## Your goal
Select every line of the entries below that contains the string "does", treating uppercase and lowercase letters as distinct, and copy each such line in full.

## Supplied data
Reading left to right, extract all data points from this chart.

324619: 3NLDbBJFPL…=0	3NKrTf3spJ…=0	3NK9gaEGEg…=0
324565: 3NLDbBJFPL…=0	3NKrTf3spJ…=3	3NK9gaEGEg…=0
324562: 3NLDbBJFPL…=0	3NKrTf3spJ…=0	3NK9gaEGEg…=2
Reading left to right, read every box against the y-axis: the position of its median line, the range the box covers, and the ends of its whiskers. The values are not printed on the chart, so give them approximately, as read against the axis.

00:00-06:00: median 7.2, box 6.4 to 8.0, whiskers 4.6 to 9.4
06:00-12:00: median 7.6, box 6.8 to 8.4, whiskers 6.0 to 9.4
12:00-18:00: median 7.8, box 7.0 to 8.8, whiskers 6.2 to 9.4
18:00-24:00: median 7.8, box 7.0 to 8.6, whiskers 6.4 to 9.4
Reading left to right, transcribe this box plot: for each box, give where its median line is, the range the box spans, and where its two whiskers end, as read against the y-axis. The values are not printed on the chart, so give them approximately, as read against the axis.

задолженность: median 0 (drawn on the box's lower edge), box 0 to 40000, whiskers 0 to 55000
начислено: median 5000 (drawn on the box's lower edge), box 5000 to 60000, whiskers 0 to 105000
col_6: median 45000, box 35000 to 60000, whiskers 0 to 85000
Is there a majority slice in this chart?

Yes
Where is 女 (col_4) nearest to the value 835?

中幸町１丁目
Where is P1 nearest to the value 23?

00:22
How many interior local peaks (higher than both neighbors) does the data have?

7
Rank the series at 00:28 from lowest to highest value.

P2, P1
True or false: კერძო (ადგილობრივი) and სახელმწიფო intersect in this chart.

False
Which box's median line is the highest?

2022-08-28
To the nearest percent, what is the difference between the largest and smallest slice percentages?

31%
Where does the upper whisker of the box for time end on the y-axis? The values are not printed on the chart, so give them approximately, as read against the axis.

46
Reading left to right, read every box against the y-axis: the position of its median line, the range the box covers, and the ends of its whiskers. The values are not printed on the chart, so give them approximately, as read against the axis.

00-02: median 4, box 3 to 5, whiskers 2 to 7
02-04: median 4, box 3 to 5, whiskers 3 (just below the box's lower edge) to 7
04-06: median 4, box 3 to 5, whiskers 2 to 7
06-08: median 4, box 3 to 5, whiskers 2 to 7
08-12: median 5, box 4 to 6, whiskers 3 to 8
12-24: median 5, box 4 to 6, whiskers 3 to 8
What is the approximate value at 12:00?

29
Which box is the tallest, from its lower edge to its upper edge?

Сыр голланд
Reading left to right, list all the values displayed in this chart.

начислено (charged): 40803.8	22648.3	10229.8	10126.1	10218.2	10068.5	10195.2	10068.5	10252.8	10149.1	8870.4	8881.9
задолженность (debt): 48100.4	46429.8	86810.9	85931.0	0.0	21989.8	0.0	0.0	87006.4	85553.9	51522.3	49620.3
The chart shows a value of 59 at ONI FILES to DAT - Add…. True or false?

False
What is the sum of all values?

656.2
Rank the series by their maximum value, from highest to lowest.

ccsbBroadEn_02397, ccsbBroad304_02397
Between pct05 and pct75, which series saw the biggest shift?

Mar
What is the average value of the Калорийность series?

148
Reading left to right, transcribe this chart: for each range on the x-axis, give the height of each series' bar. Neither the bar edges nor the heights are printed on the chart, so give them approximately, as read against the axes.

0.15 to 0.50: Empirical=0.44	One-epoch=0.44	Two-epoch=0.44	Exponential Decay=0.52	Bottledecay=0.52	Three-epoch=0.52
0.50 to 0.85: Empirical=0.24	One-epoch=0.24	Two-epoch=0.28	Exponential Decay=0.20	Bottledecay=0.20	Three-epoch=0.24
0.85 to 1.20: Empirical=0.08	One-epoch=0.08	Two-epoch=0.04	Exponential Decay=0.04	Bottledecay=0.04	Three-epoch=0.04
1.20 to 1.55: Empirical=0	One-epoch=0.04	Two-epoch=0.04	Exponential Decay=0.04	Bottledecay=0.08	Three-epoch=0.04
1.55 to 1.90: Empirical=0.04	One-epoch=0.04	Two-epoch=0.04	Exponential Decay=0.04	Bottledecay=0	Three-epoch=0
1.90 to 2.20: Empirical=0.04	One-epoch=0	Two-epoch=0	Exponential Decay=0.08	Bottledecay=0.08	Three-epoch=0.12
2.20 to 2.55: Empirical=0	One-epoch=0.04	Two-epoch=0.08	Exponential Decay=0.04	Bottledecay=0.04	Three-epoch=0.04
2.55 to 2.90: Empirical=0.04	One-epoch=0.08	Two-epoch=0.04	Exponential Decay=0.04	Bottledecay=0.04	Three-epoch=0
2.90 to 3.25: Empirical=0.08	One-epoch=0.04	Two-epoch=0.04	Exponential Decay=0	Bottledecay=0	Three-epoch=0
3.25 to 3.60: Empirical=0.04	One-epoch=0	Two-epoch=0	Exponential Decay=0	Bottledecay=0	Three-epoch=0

## The answer
How many interior local peaks (higher than both neighbors) does the data have?
Where does the upper whisker of the box for time end on the y-axis? The values are not printed on the chart, so give them approximately, as read against the axis.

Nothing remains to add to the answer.